The task:
Reproduce the listing below word for word, from its beginning to the line that contains "r.16 r.16 |", with both of those lines included. Leave the picture out of your answer.

───── Data in this exercise

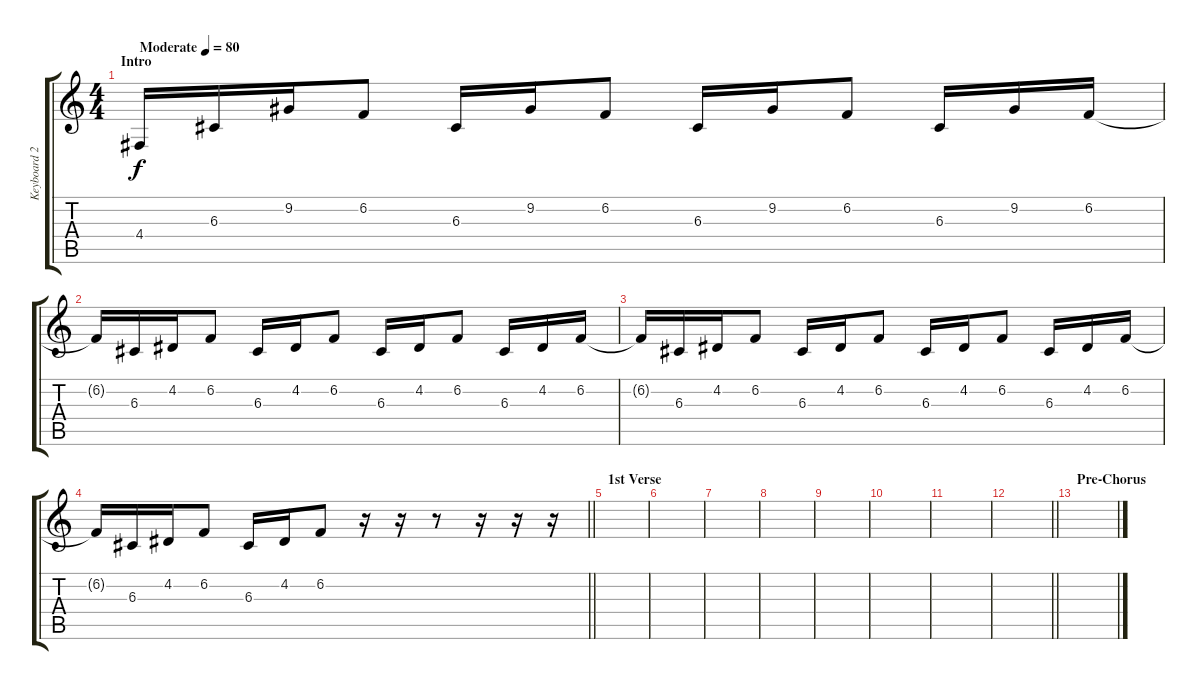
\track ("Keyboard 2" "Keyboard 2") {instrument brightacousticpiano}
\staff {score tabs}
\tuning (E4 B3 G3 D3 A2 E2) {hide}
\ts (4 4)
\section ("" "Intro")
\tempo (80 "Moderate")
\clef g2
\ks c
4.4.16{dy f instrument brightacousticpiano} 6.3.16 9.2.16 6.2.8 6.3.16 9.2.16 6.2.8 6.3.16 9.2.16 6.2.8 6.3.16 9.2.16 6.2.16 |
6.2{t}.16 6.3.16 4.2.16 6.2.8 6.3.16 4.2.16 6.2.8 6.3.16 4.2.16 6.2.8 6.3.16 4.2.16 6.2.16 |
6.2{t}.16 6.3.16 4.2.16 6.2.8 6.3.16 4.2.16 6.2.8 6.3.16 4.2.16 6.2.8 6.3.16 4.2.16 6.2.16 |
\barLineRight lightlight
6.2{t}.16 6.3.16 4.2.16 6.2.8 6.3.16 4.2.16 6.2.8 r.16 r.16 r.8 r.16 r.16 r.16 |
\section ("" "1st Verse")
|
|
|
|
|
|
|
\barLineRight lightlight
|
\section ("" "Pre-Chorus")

──────────

Correct output:
\track ("Keyboard 2" "Keyboard 2") {instrument brightacousticpiano}
\staff {score tabs}
\tuning (E4 B3 G3 D3 A2 E2) {hide}
\ts (4 4)
\section ("" "Intro")
\tempo (80 "Moderate")
\clef g2
\ks c
4.4.16{dy f instrument brightacousticpiano} 6.3.16 9.2.16 6.2.8 6.3.16 9.2.16 6.2.8 6.3.16 9.2.16 6.2.8 6.3.16 9.2.16 6.2.16 |
6.2{t}.16 6.3.16 4.2.16 6.2.8 6.3.16 4.2.16 6.2.8 6.3.16 4.2.16 6.2.8 6.3.16 4.2.16 6.2.16 |
6.2{t}.16 6.3.16 4.2.16 6.2.8 6.3.16 4.2.16 6.2.8 6.3.16 4.2.16 6.2.8 6.3.16 4.2.16 6.2.16 |
\barLineRight lightlight
6.2{t}.16 6.3.16 4.2.16 6.2.8 6.3.16 4.2.16 6.2.8 r.16 r.16 r.8 r.16 r.16 r.16 |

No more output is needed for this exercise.